The benchmark for women in politics is hardly constant. With each new victory, short-sighted goals transform into more ambitious goals.
Such is the case with Fawzia Koofi, women’s rights activist and current member of parliament in Kabul. In her autobiography The Favored Daughter, Koofi reveals the intricacies of gender relations in Afghanistan, discussing her parents’ relationship, the numerous threats to her safety, and her high hopes for her two daughters.
“I regularly tear myself away from my children to do my work, despite knowing I might well be murdered,” Koofi says in her book. “But my job is to represent the poorest people of my nation. That purpose, along with raising my two beautiful daughters, is what I live for.”
The celebration of women in politics further highlights its deviation from the norm, some argue. The true state of our nation is in the social realities, not general legislation.
Freedom from violence
According to the National Organization for Women, 4.8 million women in the U.S. experience sexual or physical assault from a partner. The prevalence of this issue in so-called first-world countries is precisely the reality G20 tried to expose through its list of best and worst countries for women.
India ranks last on G20’s list, due to domestic violence and abuse.
“The reality is that it’s very dangerous to be a girl in India, and this needs to come to international attention,” said Manthra Panchapakesan (11), who used to live in India.
Germany, ranked second best for women, assigned jail time to 24.4% of convicted sex trafficking offenders in 2009.
“This statistic is alarming in the sense that a ‘safe’ country does not try to prevent recidivism,” Rahul Jayaraman (11) said. “It shows that women’s rights in such a modernized country is in an abysmal state.”
Education
Girl Rising’s school-wide screening emphasized the impact of education on a girl’s life, especially for those in developing countries. The documentary raised a pressing question to the student body—how much can education for women be taken for granted?
The answer is evident in the statistics: according to Education First, an initiative of the United Nations Secretary-General, 32 million fewer girls than boys attend primary school globally. In total, an estimated 65 million girls are out of school.
Eugene Gil (11) felt that this discrepancy may be a result of society’s perception of men and women.
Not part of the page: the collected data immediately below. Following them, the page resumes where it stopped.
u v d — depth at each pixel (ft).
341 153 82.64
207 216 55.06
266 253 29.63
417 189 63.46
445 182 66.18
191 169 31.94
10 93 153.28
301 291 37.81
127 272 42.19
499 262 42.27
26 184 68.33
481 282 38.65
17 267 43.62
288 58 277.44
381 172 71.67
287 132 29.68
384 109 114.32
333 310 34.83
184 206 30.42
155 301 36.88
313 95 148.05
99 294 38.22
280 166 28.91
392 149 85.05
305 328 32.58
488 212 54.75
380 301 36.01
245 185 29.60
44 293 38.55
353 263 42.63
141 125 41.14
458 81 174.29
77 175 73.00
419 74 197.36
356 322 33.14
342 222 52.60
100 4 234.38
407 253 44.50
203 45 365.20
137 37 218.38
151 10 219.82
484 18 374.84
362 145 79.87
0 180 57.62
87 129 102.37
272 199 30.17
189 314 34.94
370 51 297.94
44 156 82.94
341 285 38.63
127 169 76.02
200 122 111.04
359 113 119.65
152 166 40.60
“It feels like there are more guys as breadwinners in society,” she said.
The U.S. fares better by the numbers. In 2010, the Department of Commerce determined that 35.7 percent of women aged 25 or older had completed four or more years of college, as compared to 27.8 percent of men. Women nevertheless are making strides in higher education.
While through the early 1900s, women generally favored teaching and nursing, women now are spreading across other fields but are still underrepresented in math and science.
Workplace
Workplace equality has long served as one of feminism’s primary goals. The National Woman Suffrage Association, founded in 1869 by Elizabeth Cady Stanton and Susan B. Anthony, included equal pay for equal work as one of their tenets.
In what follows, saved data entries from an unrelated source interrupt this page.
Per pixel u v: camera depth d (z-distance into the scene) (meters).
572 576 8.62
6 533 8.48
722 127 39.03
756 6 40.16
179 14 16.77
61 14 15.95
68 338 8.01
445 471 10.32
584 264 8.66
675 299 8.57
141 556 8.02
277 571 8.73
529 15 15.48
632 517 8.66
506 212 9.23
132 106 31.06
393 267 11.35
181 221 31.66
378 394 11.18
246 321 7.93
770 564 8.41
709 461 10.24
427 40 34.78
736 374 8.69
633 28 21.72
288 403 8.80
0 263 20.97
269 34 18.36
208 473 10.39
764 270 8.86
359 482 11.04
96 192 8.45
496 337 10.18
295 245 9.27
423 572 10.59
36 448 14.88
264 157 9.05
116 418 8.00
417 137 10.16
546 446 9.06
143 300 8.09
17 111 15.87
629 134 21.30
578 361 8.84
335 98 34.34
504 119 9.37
Today, women still receive only 77 cents for every dollar a man receives for the same work. An ongoing study by the Institute for Women’s Policy Research found that at this rate, women will not achieve pay equity until almost 2056.
Adrienne Shih, from Taipei American School, believes that conditions for women in the workplace are improving.
“Traditional Taiwanese culture often puts women in charge of the household, but I think that this stereotype is starting to become an antiquated notion. More and more women are starting to work,” she said. “There’s a startling statistic that the birth rate in Taiwan has dropped significantly throughout the past decade simply because women are starting to work, leaving little time to start a family.”
In light of Taiwan’s first female candidate running for presidency, Adrienne harbors a “positive outlook for the future.”